TO DO
Determine how many lines of the entries include the word "Chilexpress", and report that number with no further text.

───── DATA EXCERPTS ─────

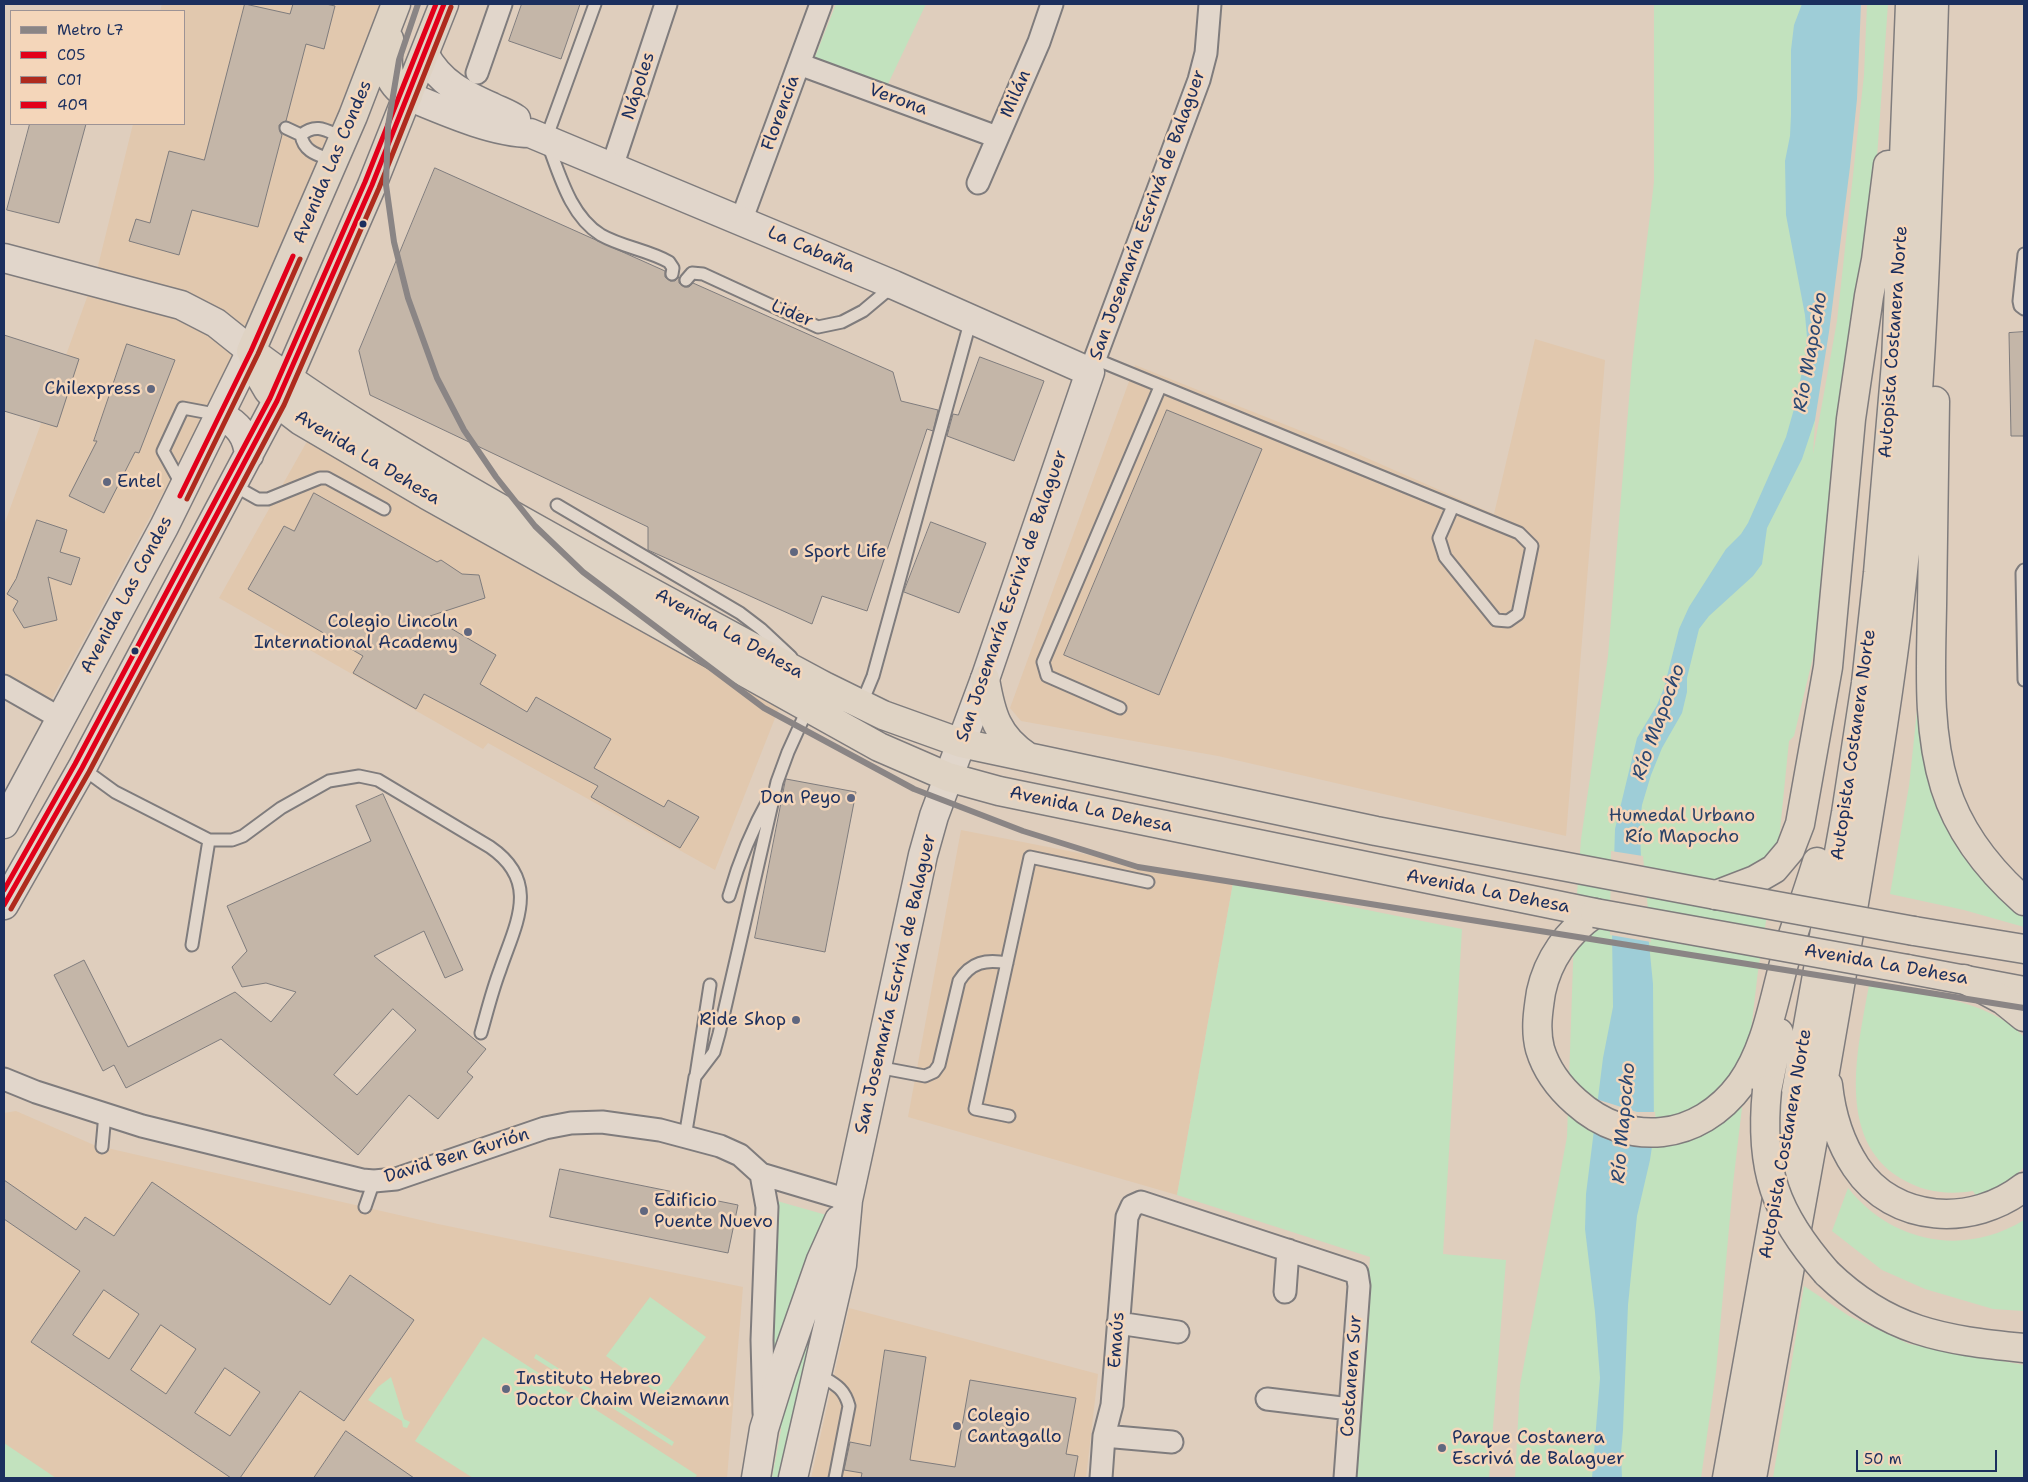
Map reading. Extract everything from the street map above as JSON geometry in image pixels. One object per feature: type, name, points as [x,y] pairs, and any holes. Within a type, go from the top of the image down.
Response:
[{"type":"main road","points":[[283,390],[372,185],[444,4]]},
{"type":"main road","name":"Autopista Costanera Norte","points":[[1727,1478],[1846,813],[1866,683],[1878,573],[1896,364],[1910,4]]},
{"type":"main road","name":"Autopista Costanera Norte","points":[[1752,1478],[1826,1068],[1878,758],[1897,623],[1915,440],[1927,214],[1934,4]]},
{"type":"main road","points":[[394,11],[387,67],[394,84],[408,96]]},
{"type":"main road","name":"Avenida Las Condes","points":[[251,351],[339,150],[394,11]]},
{"type":"main road","points":[[1716,895],[1765,876],[1774,869],[1790,850],[1800,824],[1821,715],[1834,620],[1851,419],[1876,260],[1890,139],[1909,45]]},
{"type":"main road","points":[[1927,214],[1933,301],[1935,388],[1931,693],[1936,744],[1945,788],[1963,828],[1994,872],[2024,901]]},
{"type":"main road","name":"Avenida La Dehesa","points":[[251,351],[261,378],[433,470],[824,686],[861,705],[903,723],[961,743],[1367,829],[1551,865],[1914,931],[2024,949]]},
{"type":"main road","name":"Avenida La Dehesa","points":[[283,390],[301,421],[418,490],[808,708],[905,759],[948,777],[999,791],[1544,903],[2024,990]]},
{"type":"main road","points":[[985,679],[995,722],[1008,742],[1028,757]]},
{"type":"main road","points":[[1866,683],[1851,728],[1817,862],[1754,1087],[1772,1183],[1777,1198],[1793,1228],[1815,1259],[1827,1273],[1861,1303],[1903,1325],[1945,1338],[2024,1348]]},
{"type":"main road","points":[[1595,913],[1581,924],[1564,942],[1545,978],[1538,1015],[1538,1037],[1545,1061],[1570,1097],[1592,1115],[1624,1130],[1656,1133],[1688,1126],[1754,1087]]},
{"type":"main road","points":[[1964,979],[2003,1000],[2024,1017]]},
{"type":"main road","points":[[1826,1068],[1833,1111],[1843,1144],[1857,1168],[1867,1180],[1889,1198],[1901,1205],[1923,1212],[1955,1214],[1995,1205],[2024,1187]]},
{"type":"street","points":[[476,73],[501,4]]},
{"type":"street","name":"Nápoles","points":[[612,167],[666,4]]},
{"type":"street","name":"Florencia","points":[[741,221],[821,4]]},
{"type":"street","name":"Milán","points":[[978,183],[1039,42],[1052,4]]},
{"type":"street","name":"San Josemaría Escrivá de Balaguer","points":[[794,1478],[842,1266],[848,1200],[923,855],[948,777],[985,679],[1092,366],[1199,80],[1206,53],[1210,4]]},
{"type":"street","name":"La Cabaña","points":[[425,54],[435,72],[448,84],[513,117],[538,136]]},
{"type":"street","name":"Verona","points":[[799,64],[997,137]]},
{"type":"street","name":"La Cabaña","points":[[408,96],[507,131],[538,136],[971,319],[1092,366]]},
{"type":"street","points":[[4,258],[181,304],[216,323],[251,351]]},
{"type":"street","name":"Avenida Las Condes","points":[[4,824],[184,489],[251,351]]},
{"type":"street","points":[[4,906],[82,768],[283,390]]},
{"type":"street","points":[[220,414],[232,421],[242,431],[248,445],[249,455]]},
{"type":"street","points":[[4,686],[60,718]]},
{"type":"street","name":"David Ben Gurión","points":[[4,1079],[36,1092],[180,1137],[351,1178],[374,1181],[396,1179],[545,1128],[571,1123],[602,1122],[633,1125],[720,1146],[740,1155],[761,1174],[848,1200]]},
{"type":"street","points":[[761,1174],[767,1207],[762,1340],[764,1429]]},
{"type":"street","name":"San Josemaría Escrivá de Balaguer","points":[[756,1478],[764,1429],[782,1370],[821,1260],[848,1200]]},
{"type":"street","name":"Emaús","points":[[1101,1478],[1104,1436],[1111,1414],[1127,1217],[1130,1208],[1141,1202],[1151,1204],[1288,1250]]},
{"type":"street","points":[[1285,1292],[1288,1250]]},
{"type":"street","name":"Costanera Sur","points":[[1288,1250],[1357,1273],[1359,1286],[1345,1478]]},
{"type":"street","points":[[1118,1323],[1178,1332]]},
{"type":"street","points":[[1267,1399],[1350,1409]]},
{"type":"street","points":[[1104,1436],[1172,1442]]},
{"type":"lane","points":[[595,4],[538,136],[582,220],[602,235],[669,262],[673,268],[672,274]]},
{"type":"lane","points":[[286,128],[301,135]]},
{"type":"lane","points":[[301,135],[310,128],[318,128],[339,150]]},
{"type":"lane","points":[[301,135],[303,143],[309,151],[339,150]]},
{"type":"lane","points":[[2024,254],[2019,300],[2020,306],[2024,309]]},
{"type":"lane","name":"Lider","points":[[686,280],[692,273],[703,274],[818,327],[842,322],[863,311],[894,285]]},
{"type":"lane","points":[[861,705],[873,676],[971,319]]},
{"type":"lane","points":[[1092,366],[1160,387],[1453,506],[1519,533],[1532,546],[1518,614],[1508,621],[1496,620],[1446,557],[1439,538],[1453,506]]},
{"type":"lane","points":[[1120,708],[1047,676],[1043,662],[1160,387]]},
{"type":"lane","points":[[184,489],[163,452],[184,408],[220,414]]},
{"type":"lane","points":[[233,485],[258,499],[268,500],[320,478],[327,478],[384,509]]},
{"type":"lane","points":[[556,505],[740,613],[761,629],[824,686]]},
{"type":"lane","points":[[2024,570],[2022,574],[2024,680]]},
{"type":"lane","points":[[695,1077],[714,1052],[778,782],[788,752],[808,708]]},
{"type":"lane","points":[[82,768],[114,792],[209,840],[232,840],[243,836],[282,808],[329,781],[359,776],[378,780],[503,855],[514,868],[520,884],[519,911],[481,1033]]},
{"type":"lane","points":[[730,896],[742,855],[754,825],[778,782]]},
{"type":"lane","points":[[192,945],[209,840]]},
{"type":"lane","points":[[1009,1116],[975,1109],[1030,857],[1148,882]]},
{"type":"lane","points":[[877,1067],[925,1076],[934,1072],[939,1065],[959,981],[963,974],[970,968],[985,961],[1007,963]]},
{"type":"lane","points":[[685,1137],[710,985]]},
{"type":"lane","points":[[102,1147],[105,1114]]},
{"type":"lane","points":[[365,1207],[374,1181]]},
{"type":"lane","points":[[817,1374],[837,1385],[846,1394],[849,1406],[835,1478]]},
{"type":"shaded area","points":[[162,4],[386,4],[263,308],[49,704],[4,675],[4,525],[97,270],[133,125],[185,125],[185,10],[160,10]]},
{"type":"shaded area","points":[[1535,339],[1605,360],[1566,836],[1218,756],[1021,721],[1010,708],[1135,365],[1344,448],[1494,514]]},
{"type":"shaded area","name":"Colegio Lincoln International Academy","points":[[310,436],[781,703],[715,870],[488,743],[483,749],[219,598]]},
{"type":"shaded area","points":[[961,830],[1233,883],[1177,1195],[908,1117]]},
{"type":"shaded area","name":"Instituto Hebreo Doctor Chaim Weizmann","points":[[16,1111],[94,1145],[438,1224],[743,1287],[727,1478],[4,1478],[4,1113]]},
{"type":"shaded area","name":"Colegio Cantagallo","points":[[849,1308],[1098,1374],[1086,1478],[811,1478]]},
{"type":"green space","points":[[836,4],[926,4],[887,86],[815,57]]},
{"type":"green space","name":"Humedal Urbano Río Mapocho","points":[[1654,4],[1858,4],[1816,404],[1813,454],[1837,321],[1864,75],[1867,4],[1888,4],[1874,199],[1819,632],[1794,736],[1789,741],[1779,840],[1758,971],[1733,1184],[1716,1372],[1701,1478],[1515,1478],[1520,1385],[1567,1137],[1574,935],[1581,839],[1608,656],[1632,363],[1654,182]]},
{"type":"green space","points":[[1920,683],[1939,770],[2024,911],[2024,927],[1964,910],[1890,894],[1909,786]]},
{"type":"green space","points":[[1233,883],[1462,929],[1443,1254],[1506,1260],[1489,1478],[1354,1478],[1370,1257],[1177,1195]]},
{"type":"green space","points":[[1869,985],[1930,995],[1972,1006],[2009,1024],[2024,1037],[2024,1167],[2008,1181],[1976,1196],[1973,1191],[1954,1193],[1935,1191],[1909,1183],[1880,1161],[1866,1140],[1859,1116],[1856,1090],[1860,1036]]},
{"type":"green space","points":[[1848,1188],[1866,1207],[1886,1221],[1907,1232],[1930,1238],[1954,1241],[1977,1238],[2001,1232],[2024,1220],[2024,1311],[1993,1309],[1925,1289],[1882,1270],[1832,1231]]},
{"type":"green space","points":[[777,1201],[830,1216],[770,1375]]},
{"type":"green space","points":[[1804,1286],[1849,1316],[1909,1344],[2024,1365],[2024,1478],[1773,1478]]},
{"type":"green space","name":"Instituto Hebreo Doctor Chaim Weizmann","points":[[650,1297],[706,1337],[663,1397],[606,1356]]},
{"type":"green space","points":[[819,1315],[781,1478],[772,1478],[781,1430],[781,1419],[805,1342]]},
{"type":"green space","name":"Instituto Hebreo Doctor Chaim Weizmann","points":[[483,1337],[697,1475],[695,1478],[473,1478],[415,1441]]},
{"type":"green space","points":[[536,1354],[674,1442],[672,1446],[534,1358]]},
{"type":"green space","points":[[391,1377],[404,1419],[410,1422],[407,1428],[403,1427],[402,1421],[368,1400],[378,1387]]},
{"type":"green space","points":[[4,1443],[56,1478],[4,1478]]},
{"type":"water","name":"Río Mapocho","points":[[1802,4],[1861,4],[1857,99],[1829,332],[1815,420],[1802,459],[1767,528],[1762,564],[1753,576],[1709,616],[1699,629],[1687,678],[1687,692],[1682,713],[1662,748],[1642,805],[1640,821],[1641,862],[1653,984],[1654,1133],[1637,1216],[1628,1305],[1621,1453],[1622,1478],[1592,1478],[1600,1378],[1595,1312],[1585,1229],[1586,1194],[1603,1058],[1613,1007],[1612,929],[1615,829],[1637,738],[1657,705],[1664,688],[1679,629],[1689,607],[1726,549],[1741,534],[1748,523],[1786,437],[1794,409],[1806,353],[1807,337],[1805,315],[1786,215],[1785,161],[1790,136],[1791,50],[1794,25]]},
{"type":"pier","points":[[1611,851],[1643,856],[1651,942],[1610,935]]},
{"type":"pier","points":[[1596,1099],[1637,1112],[1655,1112],[1657,1133],[1593,1127]]},
{"type":"building","points":[[245,4],[290,14],[293,4],[326,4],[335,6],[324,49],[306,44],[286,121],[279,125],[282,135],[258,227],[192,210],[179,255],[129,241],[136,219],[150,223],[169,151],[204,160]]},
{"type":"building","points":[[522,4],[580,4],[561,59],[509,41]]},
{"type":"building","points":[[30,125],[86,125],[59,223],[7,210]]},
{"type":"building","points":[[435,168],[665,271],[665,277],[670,281],[675,281],[679,277],[679,283],[684,287],[689,287],[693,283],[893,372],[901,401],[938,410],[933,431],[927,429],[867,611],[822,596],[812,624],[648,550],[648,527],[370,395],[359,351]]},
{"type":"building","points":[[2024,332],[2024,436],[2011,436],[2009,333]]},
{"type":"building","points":[[4,335],[79,359],[57,427],[4,411]]},
{"type":"building","name":"Chilexpress","points":[[127,344],[175,360],[139,453],[135,452],[104,513],[69,496],[97,441],[94,441]]},
{"type":"building","points":[[980,357],[1044,381],[1014,461],[947,436],[953,414],[958,415]]},
{"type":"building","points":[[1167,410],[1262,449],[1159,695],[1064,655]]},
{"type":"building","points":[[314,493],[437,562],[441,560],[462,574],[479,575],[485,598],[430,616],[496,655],[480,684],[527,712],[536,697],[611,739],[594,768],[664,807],[668,800],[699,817],[680,848],[591,797],[598,786],[424,694],[416,709],[353,673],[363,656],[248,589],[284,526],[294,531]]},
{"type":"building","points":[[37,520],[67,530],[60,552],[80,558],[71,585],[48,577],[57,620],[24,628],[13,610],[18,601],[7,594],[16,579]]},
{"type":"building","points":[[931,522],[986,543],[959,613],[904,592]]},
{"type":"building","points":[[786,779],[856,792],[825,952],[755,938]]},
{"type":"building","points":[[383,794],[463,970],[445,978],[424,931],[374,956],[486,1049],[467,1072],[473,1077],[438,1119],[409,1095],[358,1155],[221,1039],[126,1088],[114,1065],[103,1071],[54,975],[84,960],[128,1047],[235,992],[271,1022],[296,992],[266,983],[242,987],[232,967],[247,951],[227,906],[371,841],[356,806]],"holes":[[[393,1009],[416,1030],[357,1095],[334,1075]]]},
{"type":"building","name":"Edificio Puente Nuevo","points":[[560,1169],[738,1205],[728,1253],[550,1217]]},
{"type":"building","points":[[4,1180],[76,1230],[85,1217],[114,1236],[152,1182],[330,1305],[350,1275],[414,1320],[344,1421],[300,1391],[240,1478],[231,1478],[31,1342],[80,1271],[4,1219]],"holes":[[[104,1290],[139,1314],[109,1359],[73,1335]],[[161,1325],[196,1349],[166,1394],[131,1370]],[[225,1368],[260,1392],[230,1436],[195,1413]]]},
{"type":"building","points":[[885,1350],[926,1357],[910,1460],[955,1467],[970,1380],[1076,1398],[1066,1454],[1078,1456],[1074,1478],[861,1478],[862,1473],[844,1470],[850,1442],[870,1446]]},
{"type":"building","points":[[346,1431],[414,1478],[314,1478]]},
{"type":"metro line","name":"L7","points":[[418,4],[399,60],[388,126],[386,185],[394,242],[408,298],[437,378],[464,430],[496,477],[535,526],[583,572],[764,708],[914,789],[1023,831],[1138,867],[2024,1008]]},
{"type":"transit line","name":"409","points":[[4,890],[75,764],[270,398],[365,182],[436,4]]},
{"type":"transit line","name":"C05","points":[[4,905],[82,768],[277,401],[372,185],[444,4]]},
{"type":"transit line","name":"C01","points":[[11,909],[89,772],[284,405],[379,188],[451,7]]},
{"type":"transit line","name":"C05","points":[[180,496],[251,351],[293,256]]},
{"type":"transit line","name":"C01","points":[[187,499],[258,354],[300,259]]},
{"type":"place","name":"Chilexpress","points":[[151,389]]},
{"type":"place","name":"Entel","points":[[107,482]]},
{"type":"place","name":"Sport Life","points":[[794,552]]},
{"type":"place","name":"Colegio Lincoln International Academy","points":[[468,632]]},
{"type":"place","name":"Don Peyo","points":[[851,798]]},
{"type":"place","name":"Ride Shop","points":[[796,1020]]},
{"type":"place","name":"Edificio Puente Nuevo","points":[[644,1211]]},
{"type":"place","name":"Instituto Hebreo Doctor Chaim Weizmann","points":[[506,1389]]},
{"type":"place","name":"Colegio Cantagallo","points":[[957,1426]]},
{"type":"place","name":"Parque Costanera Escrivá de Balaguer","points":[[1442,1448]]}]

─────

ANSWER SPACE
2